7. Il existe une stratégie concertée pour ignorer le processus démocratique au Venezuela. Les États-Unis, l’Espagne et plusieurs pays d’Amérique latine, dont le Mexique, la Colombie, l’Argentine, le Paraguay, le Guatemala et le Panama n’ont même pas attendu le résultat des élections pour se prononcer contre et annoncer leur refus de reconnaître la nouvelle Assemblée constituante.

8. Les États-Unis s’activent pour déstabiliser le Venezuela.
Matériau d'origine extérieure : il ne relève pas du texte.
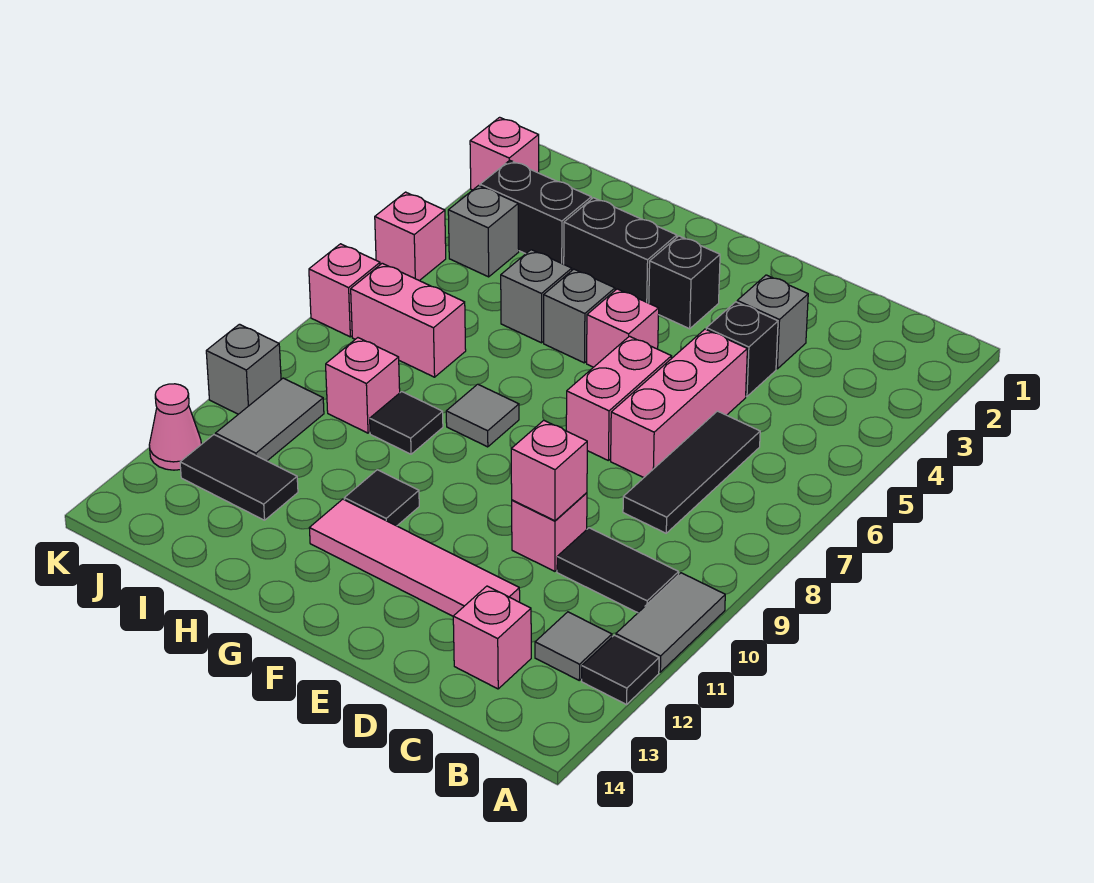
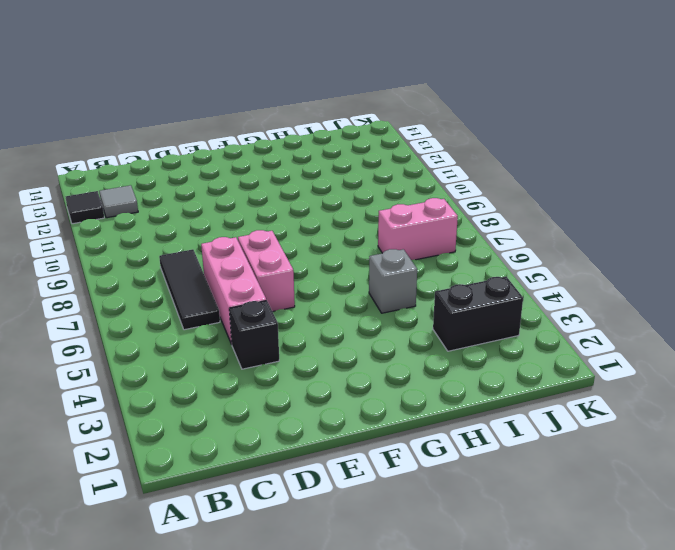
none -> grey tile A10:A11 level 1
none -> black tile B10:C10 level 1
none -> pink brick C13 level 1
none -> grey brick D3 level 1

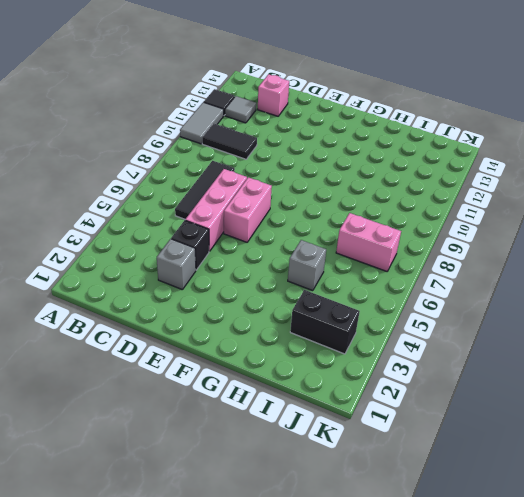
none -> pink brick D10 level 1
none -> pink tile D12:G12 level 1
none -> black brick F3 level 1
none -> pink brick F5 level 1

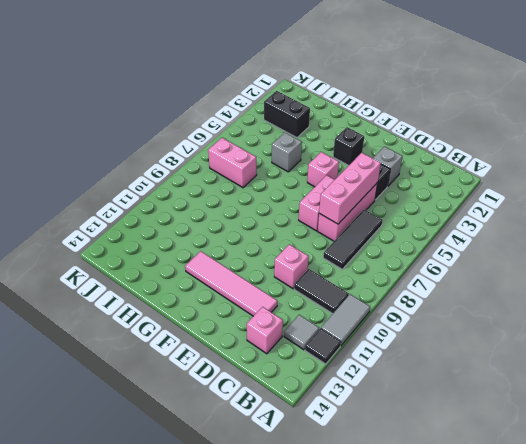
pink brick D5:D7 level 2 -> none
none -> black brick G3:H3 level 1
none -> grey brick G5 level 1
none -> grey tile G8 level 1
none -> black tile G11 level 1

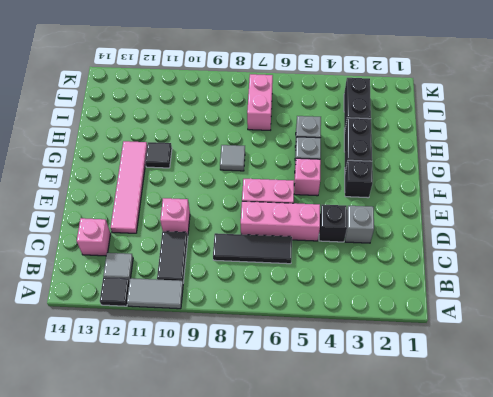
none -> black tile H9 level 1
none -> pink brick I9 level 1
none -> black tile I12:J12 level 1
none -> grey brick J4 level 1

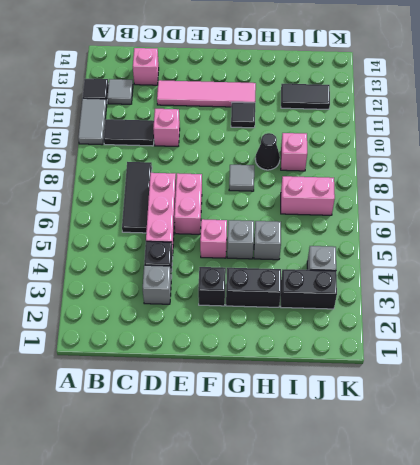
black cone H9 level 1 -> black tile H9 level 1
none -> grey tile J10:J11 level 1
none -> pink brick K2 level 1
none -> pink brick K5 level 1
none -> pink brick K7 level 1

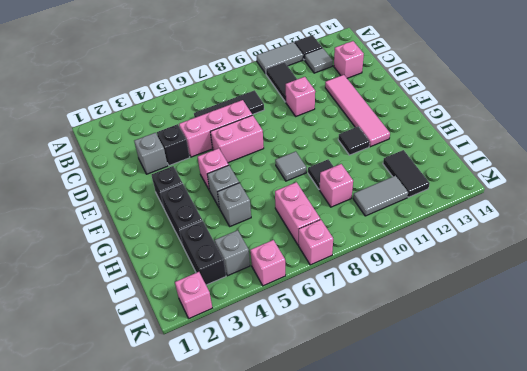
none -> grey brick K10 level 1
none -> pink cone K12 level 1
none -> pink brick D10 level 2

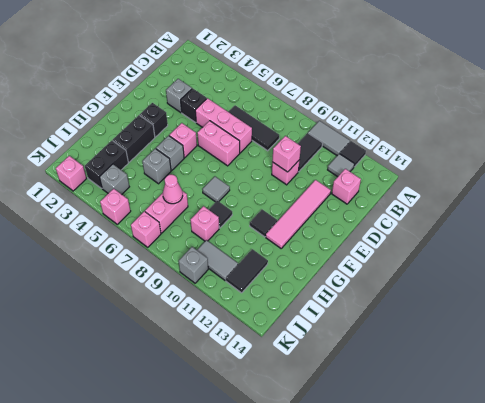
pink cone I7 level 2 -> pink cone K12 level 1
Avant les élections, Washington avait imposé des sanctions a 13 fonctionnaires bolivariens dans le but d’intimider le gouvernement à l’approche du jour J. Après avoir pris connaissance des résultats, ils ont adopté une autre série de représailles, y compris contre le président Nicolas Maduro. Certains médias étasuniens spéculent sur d’éventuelles sanctions contre le secteur pétrolier vénézuélien, qui est depuis le début dans le collimateur de la Maison-Blanche.

9. Un groupe important de citoyens a accordé un nouveau vote de confiance au chavisme. Au milieu de la guerre économique, de la chute des cours internationaux du baril de pétrole et de la déstabilisation interne, le soutien populaire dont il a bénéficié montre jusqu’à quel point les transformations amorcées par Hugo Chavez sont ancrées dans le peuple. Il est difficile de penser qu’un autre gouvernement de l’histoire vénézuélienne ait pu résister à un assaut semblable.

10. La Constituante ne peut toutefois, à elle seule, résoudre des problèmes de fond comme la crise économique, l’inflation, les ruptures d’approvisionnement et la violence. Cependant, les pouvoirs constitutionnels dont elle est investie apparaissent comme une plateforme pour appeler au dialogue les différents acteurs de la vie politique et sociale du pays, rendre la justice face aux crimes commis par les secteurs violents et remettre une nouvelle fois le pays sur la voie du progrès et de la paix.